* **Records to use**:

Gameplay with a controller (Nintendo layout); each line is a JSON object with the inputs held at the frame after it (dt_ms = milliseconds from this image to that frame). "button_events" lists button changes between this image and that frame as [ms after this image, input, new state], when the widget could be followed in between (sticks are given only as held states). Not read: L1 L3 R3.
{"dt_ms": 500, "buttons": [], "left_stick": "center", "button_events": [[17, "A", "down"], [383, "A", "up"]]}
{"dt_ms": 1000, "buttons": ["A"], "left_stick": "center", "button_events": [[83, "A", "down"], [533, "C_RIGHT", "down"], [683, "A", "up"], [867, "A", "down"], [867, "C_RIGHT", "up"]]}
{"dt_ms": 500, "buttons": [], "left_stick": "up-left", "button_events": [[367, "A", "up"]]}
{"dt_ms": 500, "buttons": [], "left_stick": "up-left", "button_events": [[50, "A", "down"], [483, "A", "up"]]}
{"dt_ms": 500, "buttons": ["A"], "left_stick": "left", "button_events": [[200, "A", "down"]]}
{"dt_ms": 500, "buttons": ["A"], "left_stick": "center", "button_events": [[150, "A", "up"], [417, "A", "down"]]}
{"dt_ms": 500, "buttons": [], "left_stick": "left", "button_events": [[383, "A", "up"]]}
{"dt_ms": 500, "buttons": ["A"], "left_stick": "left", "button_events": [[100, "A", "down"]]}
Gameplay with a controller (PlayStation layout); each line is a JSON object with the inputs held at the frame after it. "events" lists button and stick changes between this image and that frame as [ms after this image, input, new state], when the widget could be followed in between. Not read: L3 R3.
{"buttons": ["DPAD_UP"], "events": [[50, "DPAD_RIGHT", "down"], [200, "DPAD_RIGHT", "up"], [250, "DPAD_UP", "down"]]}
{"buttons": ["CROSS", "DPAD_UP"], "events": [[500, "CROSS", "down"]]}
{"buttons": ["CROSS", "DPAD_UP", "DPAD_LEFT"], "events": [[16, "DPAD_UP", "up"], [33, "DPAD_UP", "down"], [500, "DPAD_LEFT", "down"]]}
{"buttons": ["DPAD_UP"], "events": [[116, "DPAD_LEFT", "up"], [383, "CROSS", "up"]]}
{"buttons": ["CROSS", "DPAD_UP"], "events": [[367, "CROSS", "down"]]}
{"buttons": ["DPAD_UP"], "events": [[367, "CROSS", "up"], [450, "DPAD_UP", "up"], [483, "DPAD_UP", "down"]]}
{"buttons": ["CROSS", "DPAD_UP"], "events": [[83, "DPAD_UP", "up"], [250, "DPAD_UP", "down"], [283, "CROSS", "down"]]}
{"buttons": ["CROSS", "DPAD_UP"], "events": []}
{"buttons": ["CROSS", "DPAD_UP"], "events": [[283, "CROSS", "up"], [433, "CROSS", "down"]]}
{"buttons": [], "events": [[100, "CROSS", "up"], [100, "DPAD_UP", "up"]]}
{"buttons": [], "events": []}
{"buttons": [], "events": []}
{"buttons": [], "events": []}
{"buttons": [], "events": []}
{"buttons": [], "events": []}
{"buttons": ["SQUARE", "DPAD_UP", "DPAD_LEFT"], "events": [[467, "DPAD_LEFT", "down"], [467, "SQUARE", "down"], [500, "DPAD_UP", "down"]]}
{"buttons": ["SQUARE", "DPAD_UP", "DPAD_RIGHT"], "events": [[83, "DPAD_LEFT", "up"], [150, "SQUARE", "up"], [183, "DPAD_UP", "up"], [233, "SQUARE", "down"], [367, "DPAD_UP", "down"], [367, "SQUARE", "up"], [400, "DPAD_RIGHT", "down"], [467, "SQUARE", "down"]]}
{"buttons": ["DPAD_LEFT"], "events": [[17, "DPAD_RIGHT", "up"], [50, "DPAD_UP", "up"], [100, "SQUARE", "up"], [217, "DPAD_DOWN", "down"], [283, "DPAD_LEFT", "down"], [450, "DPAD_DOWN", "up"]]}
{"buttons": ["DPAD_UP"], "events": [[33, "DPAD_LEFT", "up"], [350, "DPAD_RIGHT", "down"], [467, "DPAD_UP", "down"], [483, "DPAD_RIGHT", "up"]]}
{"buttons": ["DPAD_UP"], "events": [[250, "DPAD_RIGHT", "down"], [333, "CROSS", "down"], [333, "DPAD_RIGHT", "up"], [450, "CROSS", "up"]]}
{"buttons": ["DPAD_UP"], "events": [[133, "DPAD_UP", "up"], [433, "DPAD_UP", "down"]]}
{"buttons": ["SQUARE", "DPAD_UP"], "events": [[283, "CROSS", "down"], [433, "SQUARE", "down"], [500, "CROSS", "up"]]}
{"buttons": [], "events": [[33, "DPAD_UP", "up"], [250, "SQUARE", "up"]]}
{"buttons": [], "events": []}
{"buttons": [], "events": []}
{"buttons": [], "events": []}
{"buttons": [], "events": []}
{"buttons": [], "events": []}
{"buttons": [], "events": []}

* **Task to complete**: Filter the records above down to the lines that hold the string "could".

* **Result of this task**:
Gameplay with a controller (Nintendo layout); each line is a JSON object with the inputs held at the frame after it (dt_ms = milliseconds from this image to that frame). "button_events" lists button changes between this image and that frame as [ms after this image, input, new state], when the widget could be followed in between (sticks are given only as held states). Not read: L1 L3 R3.
Gameplay with a controller (PlayStation layout); each line is a JSON object with the inputs held at the frame after it. "events" lists button and stick changes between this image and that frame as [ms after this image, input, new state], when the widget could be followed in between. Not read: L3 R3.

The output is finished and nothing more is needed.